_原文_.
活動実績

LGBT-Allyサミット#8オンライン

記事日付:2020/05/27


5月27日(水)の「LGBT-Allyサミット#8オンライン」のレポートを、LGBTライターでもあるOUT JAPANの後藤純一がお届けします。

開催概要

イベント名
LGBT-Ally サミット#8 (オンライン)
日程
2020年5月27日
実施方法
オンライン(Zoomを使用)
参加企業
IHI、アッヴィ、味の素、アワーズ、伊藤忠商事、SGホールディングス、NTTデータ、SBSホールディングス、カンロ、倉敷紡績、ゲオホールディングス、コスモ企業、三洋化成工業、サントリーホールディングス、サイボウズ、シグマロジスティクス、GSK、JVCケンウッド、ジャパンディスプレイ、スープストックトーキョー、住友金属鉱山、住友電気工業、高島屋、大丸松坂屋百貨店、中部薬品、電通デジタル、東京海上日動火災保険、日本航空、日本生命保険、日清食品ホールディングス、日立ソリューションズ、PVHジャパン、富士通、文京区役所、ファミリーマート、本田技研工業、三菱商事、リクルートマーケティングパートナーズ、他

緊急事態宣言が出ていたこともあって今回は、LGBT-Allyサミット初のオンライン開催でした。少し不安もありましたが、約40社(団体)、72名のみなさんにご参加いただけました。関東以外からの企業の方にもご参加いただけたのは、オンラインでの「よかった」でした。最初に屋成のほうから、LGBT-Allyサミットの概要についてお話させていただきました。

_入力データ_.
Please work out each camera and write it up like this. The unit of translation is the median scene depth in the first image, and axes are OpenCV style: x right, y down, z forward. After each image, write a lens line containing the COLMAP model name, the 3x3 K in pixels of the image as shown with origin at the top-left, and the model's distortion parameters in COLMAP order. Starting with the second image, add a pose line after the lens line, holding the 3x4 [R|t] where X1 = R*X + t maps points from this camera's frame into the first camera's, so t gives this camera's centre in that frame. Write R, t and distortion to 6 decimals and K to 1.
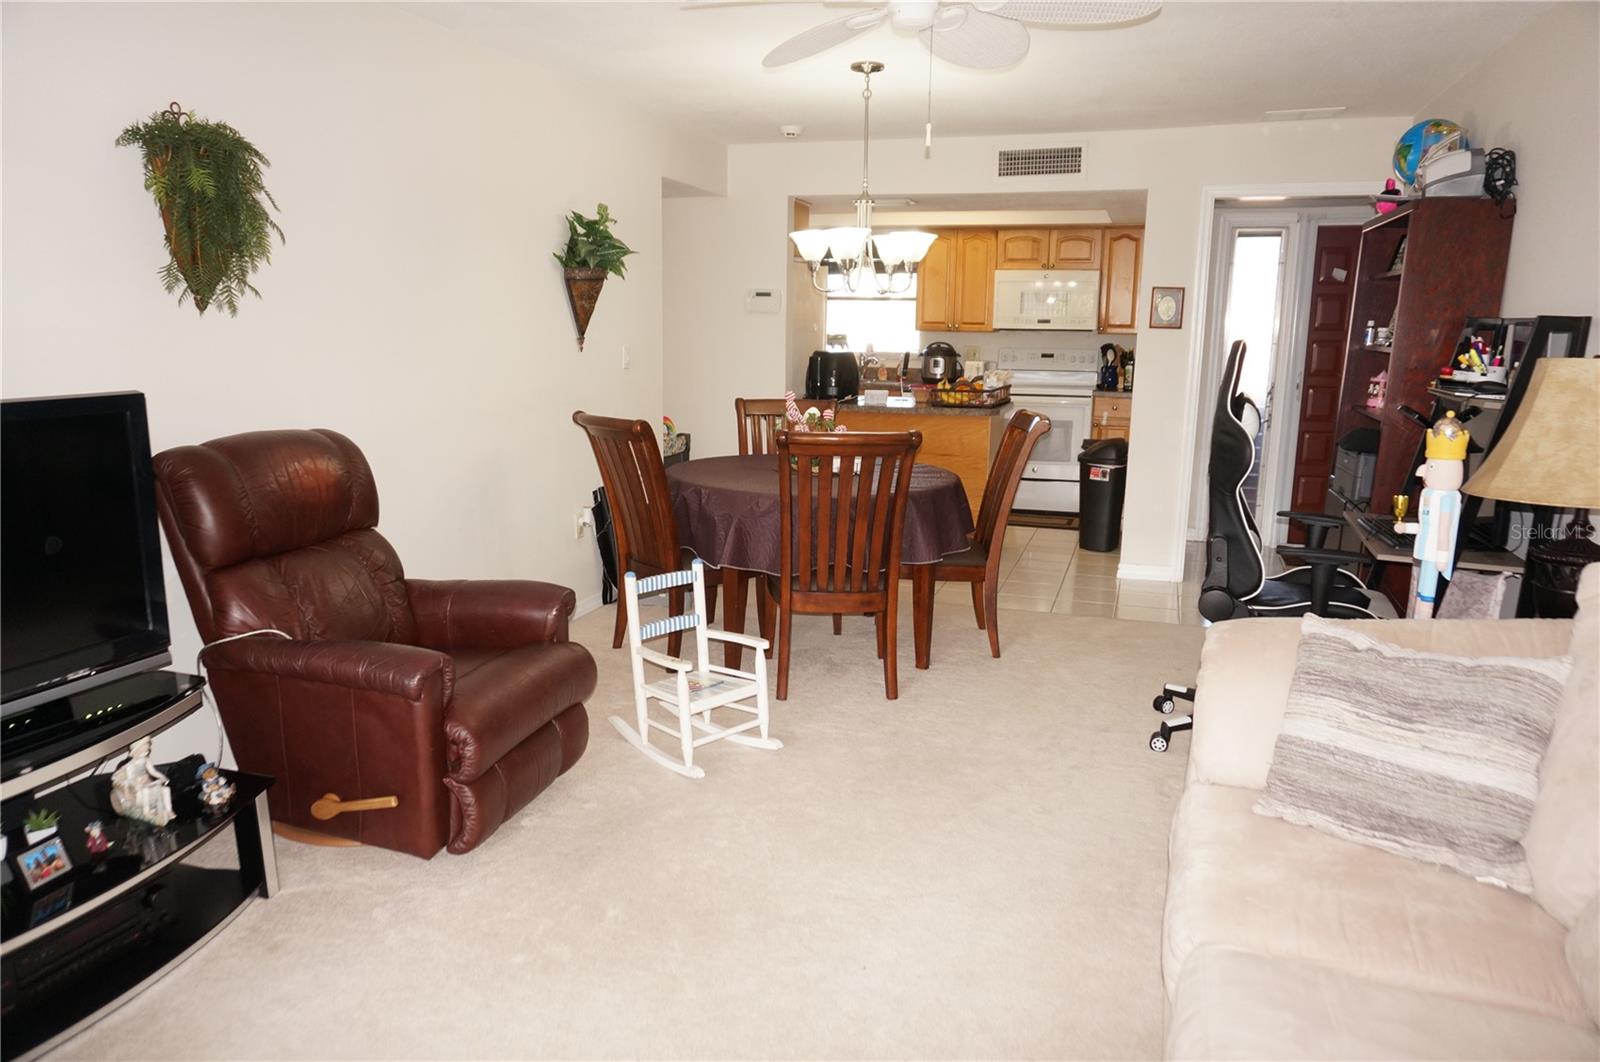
lens RADIAL K [[1064.1, 0, 790.3], [0, 1064.1, 543.1], [0, 0, 1]] dist [-0.050856, 0.034624]
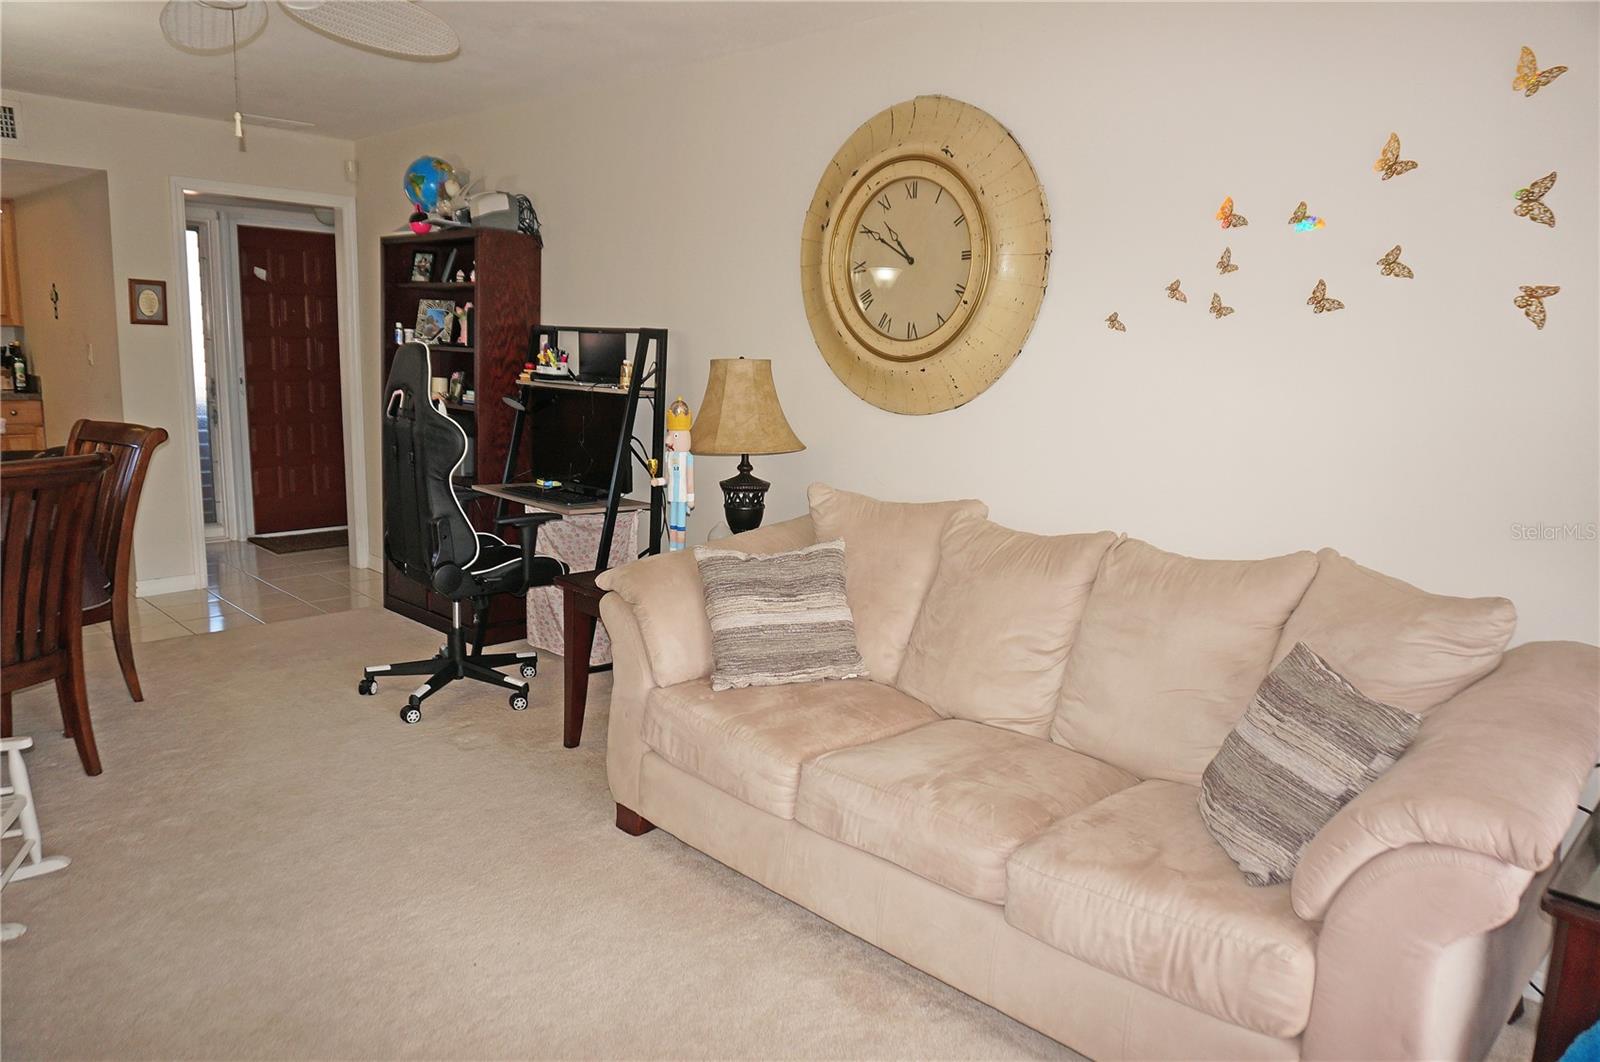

_課題一覧_.
(A) LGBT-Allyサミットのレポートの「5月27日(水)の「LGBT」から「てお話させていただきました。」までを、一字も変えずに書き写してください。
(B) LGBT-Allyサミットのレポートの続きを、最後の文の次から書いてください。

_解答一覧_.
(A)
5月27日(水)の「LGBT-Allyサミット#8オンライン」のレポートを、LGBTライターでもあるOUT JAPANの後藤純一がお届けします。

開催概要

イベント名
LGBT-Ally サミット#8 (オンライン)
日程
2020年5月27日
実施方法
オンライン(Zoomを使用)
参加企業
IHI、アッヴィ、味の素、アワーズ、伊藤忠商事、SGホールディングス、NTTデータ、SBSホールディングス、カンロ、倉敷紡績、ゲオホールディングス、コスモ企業、三洋化成工業、サントリーホールディングス、サイボウズ、シグマロジスティクス、GSK、JVCケンウッド、ジャパンディスプレイ、スープストックトーキョー、住友金属鉱山、住友電気工業、高島屋、大丸松坂屋百貨店、中部薬品、電通デジタル、東京海上日動火災保険、日本航空、日本生命保険、日清食品ホールディングス、日立ソリューションズ、PVHジャパン、富士通、文京区役所、ファミリーマート、本田技研工業、三菱商事、リクルートマーケティングパートナーズ、他

緊急事態宣言が出ていたこともあって今回は、LGBT-Allyサミット初のオンライン開催でした。少し不安もありましたが、約40社(団体)、72名のみなさんにご参加いただけました。関東以外からの企業の方にもご参加いただけたのは、オンラインでの「よかった」でした。最初に屋成のほうから、LGBT-Allyサミットの概要についてお話させていただきました。

(B)
 LGBT-Allyサミットは、LGBT施策に取り組みはじめて間もない企業さんや、これから始めようとする企業さんが、みなさん「他の会社がどういうことをやっているのか知りたい」とご要望されることから始まった情報交換会です。

LGBT-Allyサミット#1 (2018年1月)
TOTO様に会場提供いただき、初開催。全米での結婚の平等の実現に至るまでのドキュメンタリー『Freedom Tom Marry』なども上映

LGBT-Allyサミット#2 (2018年5月)
SONY様に会場提供いただきました。LLANの藤田さん、稲場さんにもご登壇いただいたほか、TRPの報告も

LGBT-Allyサミット#3 (2018年9月)
武田薬品様に会場提供いただきました。映画『カランコエの花』を観て話し合ったり、法的観点からSOGIハラについて解説いただくコーナーも

LGBT-Allyサミット#4 (2019年2月)
日本生命様に会場提供いただきました。VRを使った新しい啓発資材を体験していただいたほか、松岡宗嗣さんから法制度への影響についてお話しいただきました

LGBT-Allyサミット#5 (2019年6月)
スターバックス様に会場提供いただきました。TRPの振り返り、アンコンシャスバイアスについて、かずえちゃんからのお話など

LGBT-Allyサミット#6 (2019年9月)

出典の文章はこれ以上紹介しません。